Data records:
::::

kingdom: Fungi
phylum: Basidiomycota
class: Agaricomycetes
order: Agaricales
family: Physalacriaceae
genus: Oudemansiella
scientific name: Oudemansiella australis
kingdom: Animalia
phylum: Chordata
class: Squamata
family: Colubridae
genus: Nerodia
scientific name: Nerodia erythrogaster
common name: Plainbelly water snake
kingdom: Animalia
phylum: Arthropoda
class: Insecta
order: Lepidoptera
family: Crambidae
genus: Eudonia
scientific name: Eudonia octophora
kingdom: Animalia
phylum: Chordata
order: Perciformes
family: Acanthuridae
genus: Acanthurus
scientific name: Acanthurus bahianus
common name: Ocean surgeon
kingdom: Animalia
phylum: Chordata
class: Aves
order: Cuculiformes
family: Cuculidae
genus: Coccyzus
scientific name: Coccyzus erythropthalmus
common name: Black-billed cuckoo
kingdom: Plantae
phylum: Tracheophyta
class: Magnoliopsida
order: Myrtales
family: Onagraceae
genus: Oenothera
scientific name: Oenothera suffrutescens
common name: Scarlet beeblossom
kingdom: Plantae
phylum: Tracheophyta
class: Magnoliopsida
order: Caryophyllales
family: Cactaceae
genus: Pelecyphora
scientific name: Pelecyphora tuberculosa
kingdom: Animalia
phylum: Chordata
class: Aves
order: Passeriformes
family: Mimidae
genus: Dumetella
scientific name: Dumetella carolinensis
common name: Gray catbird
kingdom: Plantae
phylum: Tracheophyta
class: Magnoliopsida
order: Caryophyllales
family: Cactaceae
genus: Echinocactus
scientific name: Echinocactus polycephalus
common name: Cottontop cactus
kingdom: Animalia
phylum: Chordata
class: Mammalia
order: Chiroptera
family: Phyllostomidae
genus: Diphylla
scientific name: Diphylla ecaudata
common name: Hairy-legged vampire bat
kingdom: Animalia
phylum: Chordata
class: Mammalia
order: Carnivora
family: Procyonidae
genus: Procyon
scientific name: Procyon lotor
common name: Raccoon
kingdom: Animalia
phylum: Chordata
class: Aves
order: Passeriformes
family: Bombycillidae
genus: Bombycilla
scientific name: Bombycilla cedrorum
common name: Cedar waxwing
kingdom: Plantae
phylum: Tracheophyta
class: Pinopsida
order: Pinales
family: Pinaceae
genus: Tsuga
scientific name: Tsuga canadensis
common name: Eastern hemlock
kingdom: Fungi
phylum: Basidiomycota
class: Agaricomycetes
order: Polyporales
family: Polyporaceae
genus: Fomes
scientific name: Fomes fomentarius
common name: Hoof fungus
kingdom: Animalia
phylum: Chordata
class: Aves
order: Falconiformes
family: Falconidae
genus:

::::

Stated problem: Could you repeat every line of the items above, word for word and in the same order?

Solution for this exercise:
kingdom: Fungi
phylum: Basidiomycota
class: Agaricomycetes
order: Agaricales
family: Physalacriaceae
genus: Oudemansiella
scientific name: Oudemansiella australis
kingdom: Animalia
phylum: Chordata
class: Squamata
family: Colubridae
genus: Nerodia
scientific name: Nerodia erythrogaster
common name: Plainbelly water snake
kingdom: Animalia
phylum: Arthropoda
class: Insecta
order: Lepidoptera
family: Crambidae
genus: Eudonia
scientific name: Eudonia octophora
kingdom: Animalia
phylum: Chordata
order: Perciformes
family: Acanthuridae
genus: Acanthurus
scientific name: Acanthurus bahianus
common name: Ocean surgeon
kingdom: Animalia
phylum: Chordata
class: Aves
order: Cuculiformes
family: Cuculidae
genus: Coccyzus
scientific name: Coccyzus erythropthalmus
common name: Black-billed cuckoo
kingdom: Plantae
phylum: Tracheophyta
class: Magnoliopsida
order: Myrtales
family: Onagraceae
genus: Oenothera
scientific name: Oenothera suffrutescens
common name: Scarlet beeblossom
kingdom: Plantae
phylum: Tracheophyta
class: Magnoliopsida
order: Caryophyllales
family: Cactaceae
genus: Pelecyphora
scientific name: Pelecyphora tuberculosa
kingdom: Animalia
phylum: Chordata
class: Aves
order: Passeriformes
family: Mimidae
genus: Dumetella
scientific name: Dumetella carolinensis
common name: Gray catbird
kingdom: Plantae
phylum: Tracheophyta
class: Magnoliopsida
order: Caryophyllales
family: Cactaceae
genus: Echinocactus
scientific name: Echinocactus polycephalus
common name: Cottontop cactus
kingdom: Animalia
phylum: Chordata
class: Mammalia
order: Chiroptera
family: Phyllostomidae
genus: Diphylla
scientific name: Diphylla ecaudata
common name: Hairy-legged vampire bat
kingdom: Animalia
phylum: Chordata
class: Mammalia
order: Carnivora
family: Procyonidae
genus: Procyon
scientific name: Procyon lotor
common name: Raccoon
kingdom: Animalia
phylum: Chordata
class: Aves
order: Passeriformes
family: Bombycillidae
genus: Bombycilla
scientific name: Bombycilla cedrorum
common name: Cedar waxwing
kingdom: Plantae
phylum: Tracheophyta
class: Pinopsida
order: Pinales
family: Pinaceae
genus: Tsuga
scientific name: Tsuga canadensis
common name: Eastern hemlock
kingdom: Fungi
phylum: Basidiomycota
class: Agaricomycetes
order: Polyporales
family: Polyporaceae
genus: Fomes
scientific name: Fomes fomentarius
common name: Hoof fungus
kingdom: Animalia
phylum: Chordata
class: Aves
order: Falconiformes
family: Falconidae
genus:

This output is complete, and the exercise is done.